MOO3 didn't really follow the formula of the previous two games and implemented a lot of interface enhancements that were occasionally pretty neat. It rendered the 4X genre in a fairly unique manner, really macroized (made more huge and simple) the whole thing.
Unfortunately this also meant the 'personality' of the 4X games was left in the dust. It was hard to actually care about any of your planets, I always just went to the colony list, filtered for Industry primary and Population secondary, chose the top 10 - 30 planets and had them churn out the newest model of ship every ten turns or so.
But in a way that's what was good about MOO3, you were an epic space commander, you could control hundreds of colonies and many thousands of ships. Unfortunately the game was riddled with bugs which after a few hundred turns would sort of screw up the proceedings, IE, an enemy empire or your own empire could have its budget get too high/low and it would 'flip'. Sometimes my yearly revenue would go from a few tens of thousands, to a few TRILLION for no apparent reason..
And it was also riddled with unfinished features. The AI would not and could not invade planets. Cloaking devices and most of the whole ECM/ECCM feature on ships did not work. And this is after the most recent patches. The patches did help, they added some features and fixes, but didn't fix the above. The patches did allow you to better track the population stats of various planets, and also tracked things like what species your soldiers were. This could make certain planets more unique and compelling because for instance their population might primarily be a different race which had better soldier stats than your imperial race.

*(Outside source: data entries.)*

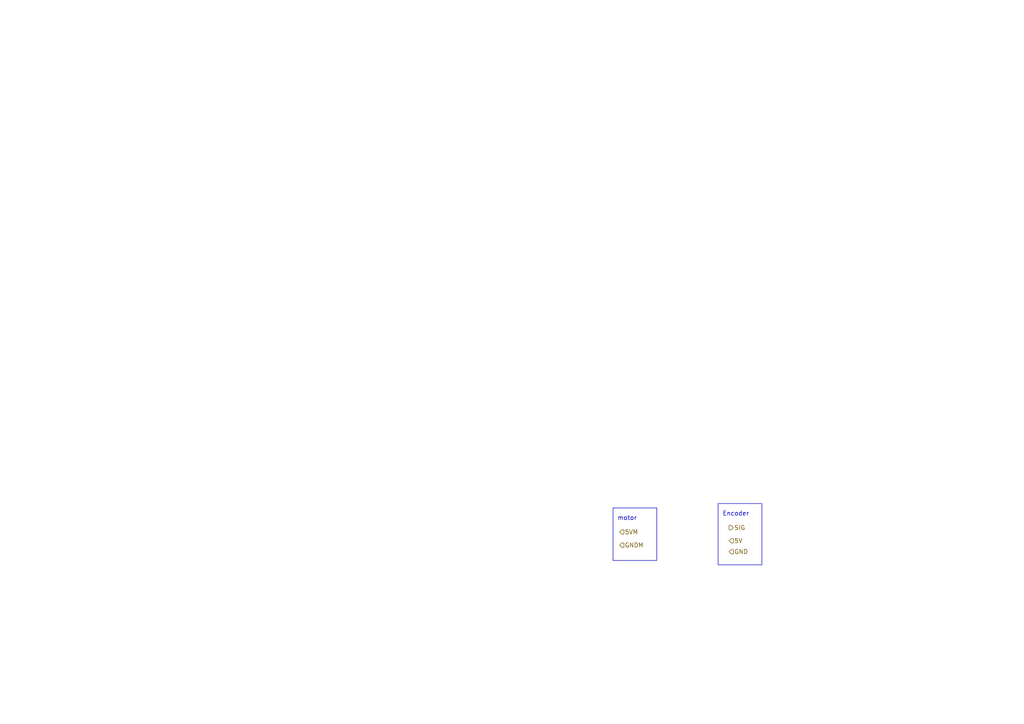
<source format=kicad_sch>
(kicad_sch (version 20230121) (generator eeschema)

  (uuid 95dde105-2b87-43c5-a9ed-ba11693c15b7)

  (paper "A4")

  (title_block
    (title "Team 10: WeMove Robot circuitry")
    (date "2023-08-07")
    (rev "v0.1")
    (company "University of Cape Town")
    (comment 1 "Author: Cameron Clark")
  )

  


  (rectangle (start 208.28 146.05) (end 220.98 163.83)
    (stroke (width 0) (type default))
    (fill (type none))
    (uuid 6cb4105c-8c41-44a8-9e6a-dcd9049fb92e)
  )
  (rectangle (start 177.8 147.32) (end 190.5 162.56)
    (stroke (width 0) (type default))
    (fill (type none))
    (uuid 776d753c-d1b2-4d04-8ad4-19bed183a93d)
  )

  (text "Encoder" (at 209.55 149.86 0)
    (effects (font (size 1.27 1.27)) (justify left bottom))
    (uuid 37655d77-5314-44b7-b5d5-672059066f25)
  )
  (text "motor" (at 179.07 151.13 0)
    (effects (font (size 1.27 1.27)) (justify left bottom))
    (uuid 75dbc0f8-51db-4751-ae0f-88fe9177f01f)
  )

  (hierarchical_label "GNDM" (shape input) (at 179.705 158.115 0) (fields_autoplaced)
    (effects (font (size 1.27 1.27)) (justify left))
    (uuid 3a17285e-e57d-4142-9676-4540eef28ba9)
  )
  (hierarchical_label "SIG" (shape output) (at 211.455 153.035 0) (fields_autoplaced)
    (effects (font (size 1.27 1.27)) (justify left))
    (uuid 3c5742bb-fdae-4074-a5c7-885e6152b371)
  )
  (hierarchical_label "GND" (shape input) (at 211.455 160.02 0) (fields_autoplaced)
    (effects (font (size 1.27 1.27)) (justify left))
    (uuid 3d943bf4-70e0-4de2-b6a5-91752bc912b6)
  )
  (hierarchical_label "5V" (shape input) (at 211.455 156.845 0) (fields_autoplaced)
    (effects (font (size 1.27 1.27)) (justify left))
    (uuid 9589a0a4-6d0f-4625-aec9-d2c78c990233)
  )
  (hierarchical_label "5VM" (shape input) (at 179.705 154.305 0) (fields_autoplaced)
    (effects (font (size 1.27 1.27)) (justify left))
    (uuid be6999d1-0a0a-46b5-8741-0fcb183c1772)
  )
)

</source>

All in all I'd say the AI in MOO3 was completely arbitrary and it didn't feel at all like playing with another human. Really all you had to worry about was alliances and whether your relations were in the + or -. You had to send a new trade/research deal every twenty turns or so but there wasn't really anything more compelling to do with them. They didn't care about the current situation, and didn't care about the overall course of the game and what was going on.
Also the tactical combat in MOO3 was very... twitchy. Pretty much each fight I'd have to in the first split second choose all my taskforces which had missile-launcher ships in them an click on an enemy taskforce; or else, they'd fire all their volleys of big huge ship-killing missiles at either incoming missiles or incoming fighters. Absolute, total waste of their firepower. Making my taskforce navigate was also a pain in the ass, somewhat easier when I panned the view up for a total top-down perspective, but still.. trying to move a fleet of 16 taskforces in a fight was just a cluster-F.
The auto battle in MOO3 was also quite screwy. With a massive force of my missile ships against a decent number of enemy short-range ships, there was a huge risk of either losing several or many of my ships (impossible if I played the fight myself), or enemies successfully retreating which otherwise never would have. In GalCiv III, I trust to get a decently consistent results based on the power of the respective fleets. There's some close fights, but my ships do their best and it works out fairly.
Also I put hundreds of hours into MOO3 but never finished a SINGLE game.. it was too huge and took too damn long, and eventually I'd kinda lose interest. This wasn't the case with MOO1 or MOO2, and that's not the case with GalCiv II. Those three games are decently paced such that eventually, I realize it's time to pack up and end the game already.

To be honest the tech-tree doesn't seem all that long in GalCiv II .. but I don't think I've seen the end of it in any of the games I've played, so not =too= short perhaps.